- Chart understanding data
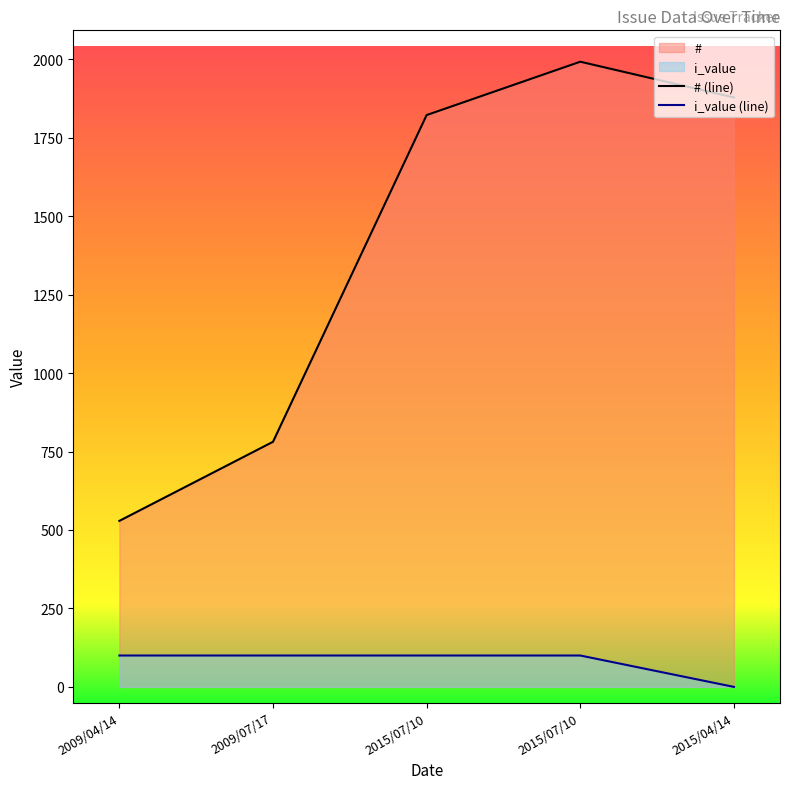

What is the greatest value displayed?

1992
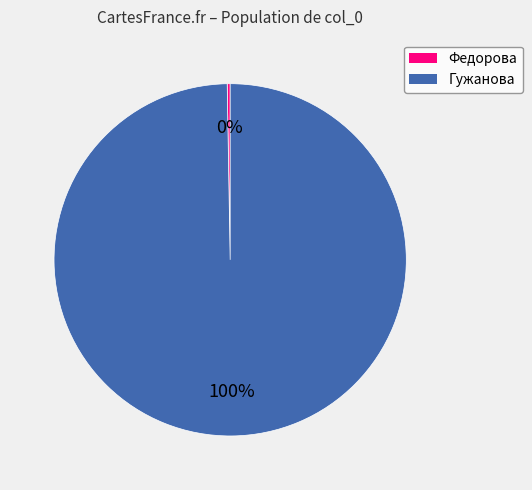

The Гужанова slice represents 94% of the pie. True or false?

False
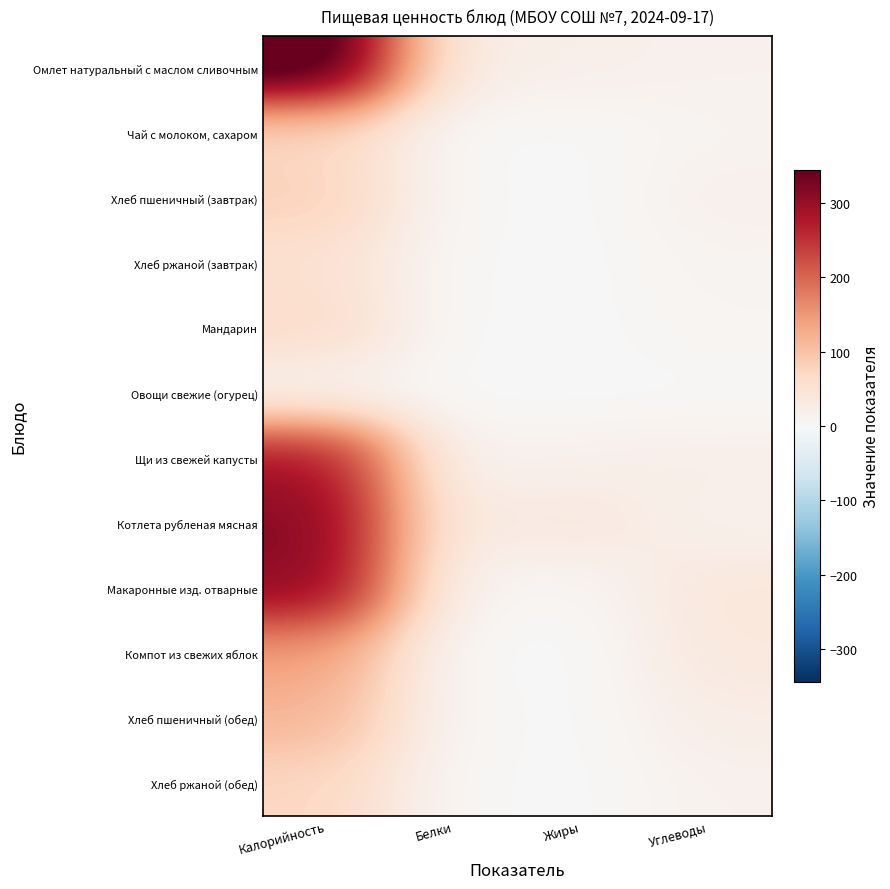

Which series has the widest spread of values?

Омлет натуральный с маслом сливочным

- INSTRUCTIONS FOR THE TASK
Swap "greatest" for "largest" throughout the records and write them out again with nothing else changed. Leave out the pictures.

- SOLUTION TO THIS PROBLEM
What is the largest value displayed?

1992

The Гужанова slice represents 94% of the pie. True or false?

False

Which series has the widest spread of values?

Омлет натуральный с маслом сливочным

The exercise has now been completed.